You have surely by now read or at least read of the report by Jan Crawford of CBS in which Supreme Court sources tell her that John Roberts switched his views on the health-care bill about a month ago.
It’s an astonishing report for a number of reasons, and we’ll catalog them all. But the most astonishing thing, and the point I haven’t seen made, is that it highlights once again that this bullheaded conservatism obstinacy and totalism, this all-or-nothing posture that the wingnut base so adores and demands, has actually cost conservatism victories. And, I report with pleasure, it will do so again, likely starting this November.
It’s an amazing document, Crawford’s article. John Roberts initially supported striking down the law, but about a month ago, he changed his mind. The conservative four—led, interestingly, by a “relentless” Anthony Kennedy—kept haranguing him to switch back. They then told him, in essence, “You’re on your own.” Crawford writes: “The conservatives refused to join any aspect of his opinion, including sections with which they agreed ... Instead, the four joined forces and crafted a highly unusual, unsigned joint dissent. They deliberately ignored Roberts's decision, the sources said, as if they were no longer even willing to engage with him in debate.”
Think that over. These are deliberations of the Supreme Court we’re talking about, not Dancing With the Stars judges. The pettiness is amazing. And then consider that it seems plainly obvious that Crawford’s sources were clerks of the court’s conservative (how I still smile when typing this word!) minority. So they behaved like this, and they wanted it known! To embarrass Roberts; to stoke the sale of those anti-Roberts T-shirts; to make him pay a price with the base; to let the base know that this wasn’t their fault.
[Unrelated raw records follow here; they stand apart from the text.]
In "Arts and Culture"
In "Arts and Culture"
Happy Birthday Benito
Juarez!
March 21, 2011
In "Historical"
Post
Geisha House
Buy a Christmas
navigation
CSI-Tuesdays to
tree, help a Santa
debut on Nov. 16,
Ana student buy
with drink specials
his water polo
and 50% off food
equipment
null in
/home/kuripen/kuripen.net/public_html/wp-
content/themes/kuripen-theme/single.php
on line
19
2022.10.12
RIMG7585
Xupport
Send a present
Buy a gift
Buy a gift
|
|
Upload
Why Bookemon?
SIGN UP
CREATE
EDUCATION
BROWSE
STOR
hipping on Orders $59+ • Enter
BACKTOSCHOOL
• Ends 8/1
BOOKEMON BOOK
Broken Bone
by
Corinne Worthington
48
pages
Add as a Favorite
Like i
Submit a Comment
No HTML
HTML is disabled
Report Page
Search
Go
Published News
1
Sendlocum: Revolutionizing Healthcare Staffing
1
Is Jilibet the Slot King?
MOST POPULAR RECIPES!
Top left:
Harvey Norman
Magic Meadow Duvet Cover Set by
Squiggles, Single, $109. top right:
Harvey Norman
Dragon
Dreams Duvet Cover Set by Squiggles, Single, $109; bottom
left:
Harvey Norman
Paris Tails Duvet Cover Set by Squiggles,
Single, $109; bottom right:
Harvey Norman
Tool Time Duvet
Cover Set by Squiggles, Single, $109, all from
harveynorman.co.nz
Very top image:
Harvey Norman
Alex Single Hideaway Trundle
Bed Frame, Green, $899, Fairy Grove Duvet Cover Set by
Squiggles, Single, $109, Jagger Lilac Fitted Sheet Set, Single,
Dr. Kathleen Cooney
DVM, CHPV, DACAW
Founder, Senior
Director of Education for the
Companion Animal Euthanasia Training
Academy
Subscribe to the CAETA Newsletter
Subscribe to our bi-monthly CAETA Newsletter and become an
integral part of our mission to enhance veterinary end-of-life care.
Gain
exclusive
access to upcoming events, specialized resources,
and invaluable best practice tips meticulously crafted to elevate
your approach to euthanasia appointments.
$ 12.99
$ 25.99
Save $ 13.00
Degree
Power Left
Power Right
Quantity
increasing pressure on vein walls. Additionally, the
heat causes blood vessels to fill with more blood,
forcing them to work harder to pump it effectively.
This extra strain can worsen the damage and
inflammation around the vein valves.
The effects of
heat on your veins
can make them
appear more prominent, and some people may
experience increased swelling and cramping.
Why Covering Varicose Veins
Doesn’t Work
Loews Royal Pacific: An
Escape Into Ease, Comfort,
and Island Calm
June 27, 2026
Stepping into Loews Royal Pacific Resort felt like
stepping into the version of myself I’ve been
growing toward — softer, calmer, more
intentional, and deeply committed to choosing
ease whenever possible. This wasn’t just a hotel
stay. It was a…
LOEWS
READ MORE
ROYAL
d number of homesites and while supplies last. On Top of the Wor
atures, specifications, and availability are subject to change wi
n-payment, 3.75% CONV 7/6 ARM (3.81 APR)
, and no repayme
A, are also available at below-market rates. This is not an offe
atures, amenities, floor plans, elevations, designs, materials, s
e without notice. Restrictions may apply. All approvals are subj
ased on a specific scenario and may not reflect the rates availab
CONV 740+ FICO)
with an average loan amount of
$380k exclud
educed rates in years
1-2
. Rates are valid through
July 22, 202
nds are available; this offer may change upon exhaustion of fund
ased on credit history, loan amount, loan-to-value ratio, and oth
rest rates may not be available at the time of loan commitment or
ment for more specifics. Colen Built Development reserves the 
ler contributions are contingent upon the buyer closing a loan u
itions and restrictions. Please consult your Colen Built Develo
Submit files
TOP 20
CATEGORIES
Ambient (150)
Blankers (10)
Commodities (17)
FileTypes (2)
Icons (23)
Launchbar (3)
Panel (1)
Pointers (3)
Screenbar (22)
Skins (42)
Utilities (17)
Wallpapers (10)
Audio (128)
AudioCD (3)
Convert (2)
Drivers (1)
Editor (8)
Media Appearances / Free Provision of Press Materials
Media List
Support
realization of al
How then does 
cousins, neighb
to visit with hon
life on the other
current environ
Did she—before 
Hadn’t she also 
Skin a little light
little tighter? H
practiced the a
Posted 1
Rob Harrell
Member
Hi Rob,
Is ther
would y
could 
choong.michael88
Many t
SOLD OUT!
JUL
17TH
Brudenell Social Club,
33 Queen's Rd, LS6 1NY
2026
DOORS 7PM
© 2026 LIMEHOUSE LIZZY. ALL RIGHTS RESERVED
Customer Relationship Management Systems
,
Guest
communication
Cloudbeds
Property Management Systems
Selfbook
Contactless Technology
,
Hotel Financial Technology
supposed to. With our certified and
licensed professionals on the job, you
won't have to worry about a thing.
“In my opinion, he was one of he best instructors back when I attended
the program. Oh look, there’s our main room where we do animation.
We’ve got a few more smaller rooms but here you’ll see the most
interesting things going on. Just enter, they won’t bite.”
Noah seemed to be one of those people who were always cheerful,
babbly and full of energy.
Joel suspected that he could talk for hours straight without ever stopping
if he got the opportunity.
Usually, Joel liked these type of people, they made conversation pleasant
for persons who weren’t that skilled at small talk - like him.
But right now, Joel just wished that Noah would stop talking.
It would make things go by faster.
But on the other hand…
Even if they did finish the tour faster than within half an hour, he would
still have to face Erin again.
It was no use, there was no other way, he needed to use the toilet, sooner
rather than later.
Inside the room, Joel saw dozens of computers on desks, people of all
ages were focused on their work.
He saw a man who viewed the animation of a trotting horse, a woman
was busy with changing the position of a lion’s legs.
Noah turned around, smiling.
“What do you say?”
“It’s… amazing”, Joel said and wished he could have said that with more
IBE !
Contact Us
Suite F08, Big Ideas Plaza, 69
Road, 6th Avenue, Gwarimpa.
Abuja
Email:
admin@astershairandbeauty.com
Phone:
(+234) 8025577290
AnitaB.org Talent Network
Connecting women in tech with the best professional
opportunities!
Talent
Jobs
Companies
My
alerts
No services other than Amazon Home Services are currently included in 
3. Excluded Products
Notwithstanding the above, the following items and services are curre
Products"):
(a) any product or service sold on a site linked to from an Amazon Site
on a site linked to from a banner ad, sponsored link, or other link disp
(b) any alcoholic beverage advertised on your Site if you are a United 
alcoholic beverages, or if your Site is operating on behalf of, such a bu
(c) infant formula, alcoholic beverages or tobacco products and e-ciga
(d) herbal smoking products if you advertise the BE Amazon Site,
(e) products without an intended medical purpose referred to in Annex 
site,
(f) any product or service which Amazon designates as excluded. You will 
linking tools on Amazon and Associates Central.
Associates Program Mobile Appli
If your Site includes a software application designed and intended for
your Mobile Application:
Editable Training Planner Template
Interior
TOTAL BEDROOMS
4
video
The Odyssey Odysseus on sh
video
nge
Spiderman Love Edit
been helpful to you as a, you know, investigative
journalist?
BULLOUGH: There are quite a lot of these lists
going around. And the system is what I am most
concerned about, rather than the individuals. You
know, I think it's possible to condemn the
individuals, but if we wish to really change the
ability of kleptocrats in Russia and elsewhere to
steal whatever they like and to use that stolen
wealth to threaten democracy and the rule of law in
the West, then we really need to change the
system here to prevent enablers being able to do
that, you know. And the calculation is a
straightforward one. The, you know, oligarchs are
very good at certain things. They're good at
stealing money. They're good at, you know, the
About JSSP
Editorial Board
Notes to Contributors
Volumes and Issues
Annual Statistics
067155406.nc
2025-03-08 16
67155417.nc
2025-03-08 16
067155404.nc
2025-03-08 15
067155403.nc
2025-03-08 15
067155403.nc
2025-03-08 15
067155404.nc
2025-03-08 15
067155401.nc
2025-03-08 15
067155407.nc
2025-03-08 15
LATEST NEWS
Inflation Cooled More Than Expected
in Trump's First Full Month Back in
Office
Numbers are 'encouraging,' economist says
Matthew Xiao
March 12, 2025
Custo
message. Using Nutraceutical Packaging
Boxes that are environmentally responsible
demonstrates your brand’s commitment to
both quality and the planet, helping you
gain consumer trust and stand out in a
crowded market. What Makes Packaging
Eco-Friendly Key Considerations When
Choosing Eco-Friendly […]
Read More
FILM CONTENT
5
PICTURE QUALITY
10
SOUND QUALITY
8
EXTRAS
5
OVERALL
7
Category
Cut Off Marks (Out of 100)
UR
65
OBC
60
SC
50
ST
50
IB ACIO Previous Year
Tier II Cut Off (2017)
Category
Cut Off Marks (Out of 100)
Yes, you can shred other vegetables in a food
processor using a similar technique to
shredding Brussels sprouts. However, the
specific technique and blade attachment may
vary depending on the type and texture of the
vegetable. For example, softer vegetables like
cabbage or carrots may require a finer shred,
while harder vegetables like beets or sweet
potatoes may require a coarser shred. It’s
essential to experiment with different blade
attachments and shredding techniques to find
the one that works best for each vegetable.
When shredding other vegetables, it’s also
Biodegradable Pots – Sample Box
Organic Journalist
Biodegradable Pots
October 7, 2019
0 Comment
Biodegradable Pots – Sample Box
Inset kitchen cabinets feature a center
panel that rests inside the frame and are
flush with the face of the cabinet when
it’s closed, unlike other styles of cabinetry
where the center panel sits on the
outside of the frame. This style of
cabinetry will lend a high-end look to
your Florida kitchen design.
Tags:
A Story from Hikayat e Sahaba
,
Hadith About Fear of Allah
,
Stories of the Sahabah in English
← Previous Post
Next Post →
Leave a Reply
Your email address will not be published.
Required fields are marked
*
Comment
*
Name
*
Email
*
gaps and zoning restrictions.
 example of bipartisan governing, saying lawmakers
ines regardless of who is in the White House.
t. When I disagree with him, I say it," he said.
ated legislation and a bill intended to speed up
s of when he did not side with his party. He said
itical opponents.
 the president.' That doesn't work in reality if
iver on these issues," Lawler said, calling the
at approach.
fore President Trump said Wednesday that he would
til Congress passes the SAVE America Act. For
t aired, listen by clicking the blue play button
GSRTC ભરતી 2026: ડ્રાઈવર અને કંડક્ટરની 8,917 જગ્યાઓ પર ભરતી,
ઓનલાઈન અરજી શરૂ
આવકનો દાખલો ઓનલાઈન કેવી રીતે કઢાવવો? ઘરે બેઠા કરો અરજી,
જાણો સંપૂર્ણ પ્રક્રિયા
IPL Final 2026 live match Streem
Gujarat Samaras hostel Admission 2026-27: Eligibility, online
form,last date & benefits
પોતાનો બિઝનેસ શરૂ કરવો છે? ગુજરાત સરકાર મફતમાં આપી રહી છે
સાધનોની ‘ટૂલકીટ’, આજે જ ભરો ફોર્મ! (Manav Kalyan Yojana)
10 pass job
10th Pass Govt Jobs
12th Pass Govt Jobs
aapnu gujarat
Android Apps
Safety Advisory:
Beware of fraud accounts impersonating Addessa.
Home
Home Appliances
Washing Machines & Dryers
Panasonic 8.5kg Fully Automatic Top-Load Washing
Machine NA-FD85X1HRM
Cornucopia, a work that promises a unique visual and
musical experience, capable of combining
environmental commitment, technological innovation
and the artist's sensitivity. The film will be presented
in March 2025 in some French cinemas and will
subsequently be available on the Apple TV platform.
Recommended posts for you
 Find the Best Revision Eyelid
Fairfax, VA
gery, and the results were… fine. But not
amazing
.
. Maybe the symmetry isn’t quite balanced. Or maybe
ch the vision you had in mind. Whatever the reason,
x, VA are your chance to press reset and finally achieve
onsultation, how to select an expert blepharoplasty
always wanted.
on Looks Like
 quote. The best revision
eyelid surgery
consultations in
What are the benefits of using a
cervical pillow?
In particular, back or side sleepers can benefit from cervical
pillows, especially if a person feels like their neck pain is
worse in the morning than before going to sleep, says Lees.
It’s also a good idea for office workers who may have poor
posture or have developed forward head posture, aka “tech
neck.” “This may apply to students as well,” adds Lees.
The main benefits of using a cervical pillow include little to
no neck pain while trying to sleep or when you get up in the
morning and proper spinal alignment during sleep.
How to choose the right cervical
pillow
But all that’s revealed here is what children they are. I wrote last week that I suspected Roberts would have gone along with striking down the mandate, but the other four insisted that no, we must obliterate the entire thing, like Moses’s name from Pharaoh’s obelisks. Sure enough, Crawford’s report supports my guess entirely. It suggests that Roberts would’ve gone with striking down the mandate on Commerce Clause grounds if the other conservatives would have upheld some aspects of the law. No, nyet, nein. Not with us, pal. All or nothing.
Sound familiar? Ought to. Congressional GOP: No, no tax increases. No revenue at all. No compromise. No, we don’t want to negotiate your health bill. Chuck Grassley said in April 2009 that there was bipartisan consensus on the individual mandate? The hell with that. We’ll have him tweeting about killing Grandma in a few weeks’ time. Exxon Mobil supports a carbon tax? We don’t care. They’re a bunch of squishes. No. No. No no no no no no no.
Not much surprises me these days, but I was a bit surprised to read that members of the Supreme Court were as immature as members of Congress. Not because they’re better people. They’re arguably worse. But I’d at least expect them to know that politics by tantrum doesn’t work.
What did the four accomplish in the past month? Only ensuring that Roberts would go with the majority. Only giving both Barack Obama and big government their biggest victories (respectively) of his presidency and in the last 50 years. If they’d been willing to negotiate, there’s every reason to believe that they’d have walked away with a 5–4 decision that struck down the mandate on Commerce Clause grounds, without even getting into the “is it a tax?” question, and left the other elements intact.
It’s just like the Republicans in Congress. They’ve opposed everything Obama’s wanted. They look fearsome on the surface, and, yes, I and others of my stripe complain about the Democrats a lot. But hasn’t Obama accomplished kind of a lot? Hasn’t he passed the most significant social-welfare legislation since LBJ? He has. Republican totalism hasn’t gotten them much of anything at all. Least of all on health care itself. After all, how did the Democrats pass health care? With 60 votes in the Senate, the bare minimum.
One of those votes was Arlen Specter, for years Republican of Pennsylvania but pushed by GOP totalism after his stimulus vote into the Democratic category, from which perch he was obviously going to back Obama on health care, knowing that doing so was his only chance of surviving a Democratic primary. Thank you, GOP!
And now, they’re demanding that Mitt Romney not back Obama’s recent immigration proposal, though he’s getting killed among Latinos; and that he get out there and pimp for full repeal of Obamacare, even though that runs the very high (in my view) risk of turning the health debate from one about the unpopular mandate into one about the very popular guarantee of coverage, which will alienate independents, which in turn may well cost Romney the election.
From the base to Congress to the members of the Supreme Court, it’s the same mentality. Everything or nothing. Well folks, on health care, and on the stimulus, and on financial regulatory reform, and a handful of other things, you got nothing. When might you bother to stop and think about whether this strategy is paying off? You won’t, because it’s not a strategy. It’s a primal instinct, driven by rage. And in addition to being bullheaded, it qualifies for another adjective that applies so readily to today’s GOP: stupid. Keep at it, folks.